Another issue that Musk spoke about during the interview is “spam, bots and trolls.” The first two, who spread unwanted content, won’t want to pay $8 a month to flood the web with rubbish, Musk noted. But is could be a boon for trolls, whose modus operandi on Twitter is to appear first in replies to celebrity tweets. With payment verification, they will face less competition.

Musk complained publicly about the lack of support he receives from corporate advertisers. At the moment, advertising accounts for 89% of Twitter’s revenue but Musk believes that its influence is excessive and disproportionate. One argument in favor of the subscription model is that advertisers would carry less weight, as is the case in the media among publications that have taken similar steps.

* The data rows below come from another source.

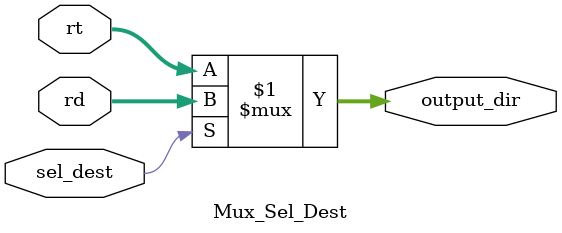
<source format=v>
`timescale 1ns / 1ps
module Mux_Sel_Dest(
    input [4:0] rt,
    input [4:0] rd,
    input sel_dest,
    output [4:0] output_dir
    );

	assign output_dir = (sel_dest) ? rd : rt;

endmodule

</source>
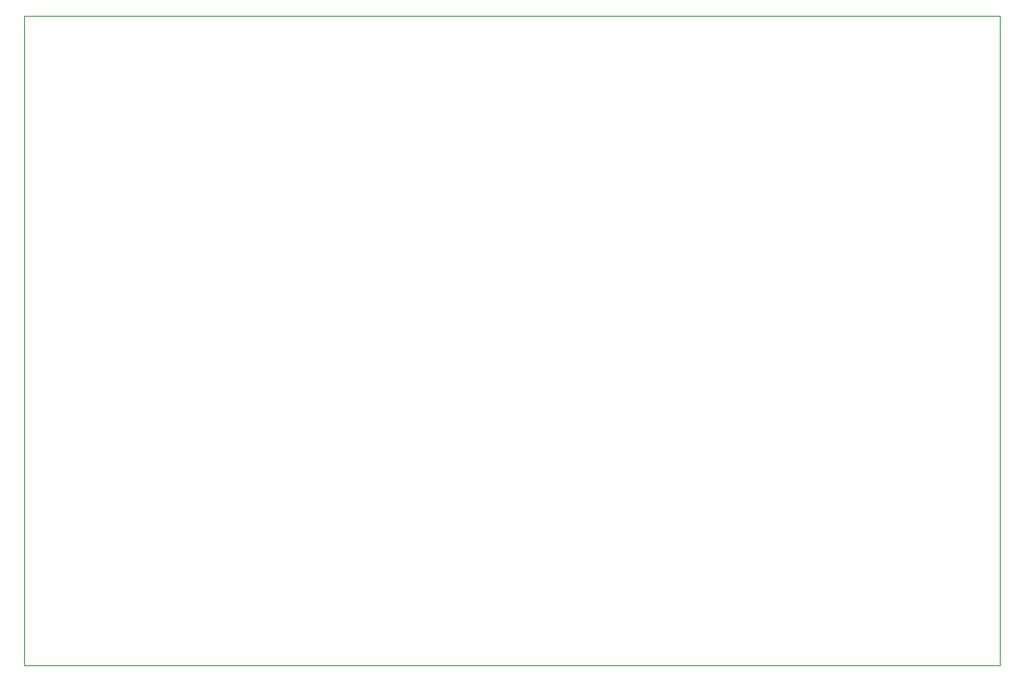
<source format=gbp>
G75*
%MOIN*%
%OFA0B0*%
%FSLAX24Y24*%
%IPPOS*%
%LPD*%
%AMOC8*
5,1,8,0,0,1.08239X$1,22.5*
%
%ADD10C,0.0000*%
D10*
X000680Y000705D02*
X039680Y000705D01*
X039680Y026705D01*
X000680Y026705D01*
X000680Y026701D02*
X000680Y000705D01*
M02*

</source>
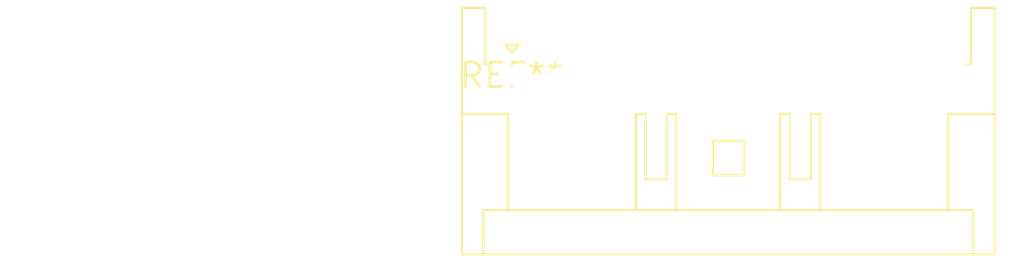
<source format=kicad_pcb>
(kicad_pcb (version 20240108) (generator pcbnew)

  (general
    (thickness 1.6)
  )

  (paper "A4")
  (layers
    (0 "F.Cu" signal)
    (31 "B.Cu" signal)
    (32 "B.Adhes" user "B.Adhesive")
    (33 "F.Adhes" user "F.Adhesive")
    (34 "B.Paste" user)
    (35 "F.Paste" user)
    (36 "B.SilkS" user "B.Silkscreen")
    (37 "F.SilkS" user "F.Silkscreen")
    (38 "B.Mask" user)
    (39 "F.Mask" user)
    (40 "Dwgs.User" user "User.Drawings")
    (41 "Cmts.User" user "User.Comments")
    (42 "Eco1.User" user "User.Eco1")
    (43 "Eco2.User" user "User.Eco2")
    (44 "Edge.Cuts" user)
    (45 "Margin" user)
    (46 "B.CrtYd" user "B.Courtyard")
    (47 "F.CrtYd" user "F.Courtyard")
    (48 "B.Fab" user)
    (49 "F.Fab" user)
    (50 "User.1" user)
    (51 "User.2" user)
    (52 "User.3" user)
    (53 "User.4" user)
    (54 "User.5" user)
    (55 "User.6" user)
    (56 "User.7" user)
    (57 "User.8" user)
    (58 "User.9" user)
  )

  (setup
    (pad_to_mask_clearance 0)
    (pcbplotparams
      (layerselection 0x00010fc_ffffffff)
      (plot_on_all_layers_selection 0x0000000_00000000)
      (disableapertmacros false)
      (usegerberextensions false)
      (usegerberattributes false)
      (usegerberadvancedattributes false)
      (creategerberjobfile false)
      (dashed_line_dash_ratio 12.000000)
      (dashed_line_gap_ratio 3.000000)
      (svgprecision 4)
      (plotframeref false)
      (viasonmask false)
      (mode 1)
      (useauxorigin false)
      (hpglpennumber 1)
      (hpglpenspeed 20)
      (hpglpendiameter 15.000000)
      (dxfpolygonmode false)
      (dxfimperialunits false)
      (dxfusepcbnewfont false)
      (psnegative false)
      (psa4output false)
      (plotreference false)
      (plotvalue false)
      (plotinvisibletext false)
      (sketchpadsonfab false)
      (subtractmaskfromsilk false)
      (outputformat 1)
      (mirror false)
      (drillshape 1)
      (scaleselection 1)
      (outputdirectory "")
    )
  )

  (net 0 "")

  (footprint "JST_XA_S10B-XASK-1N-BN_1x10_P2.50mm_Horizontal" (layer "F.Cu") (at 0 0))

)

</source>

Musk will try other changes to Twitter, but the subscription model is perhaps his biggest gamble, one that can either sink or revitalize the network. The lack of an immediate alternative, a preference for a text-based platform and the impact it has had on a generation that use it as their primary source of information, as well to argue and celebrate, and importantly who have little desire to try other platforms, could prove to the keys to its success.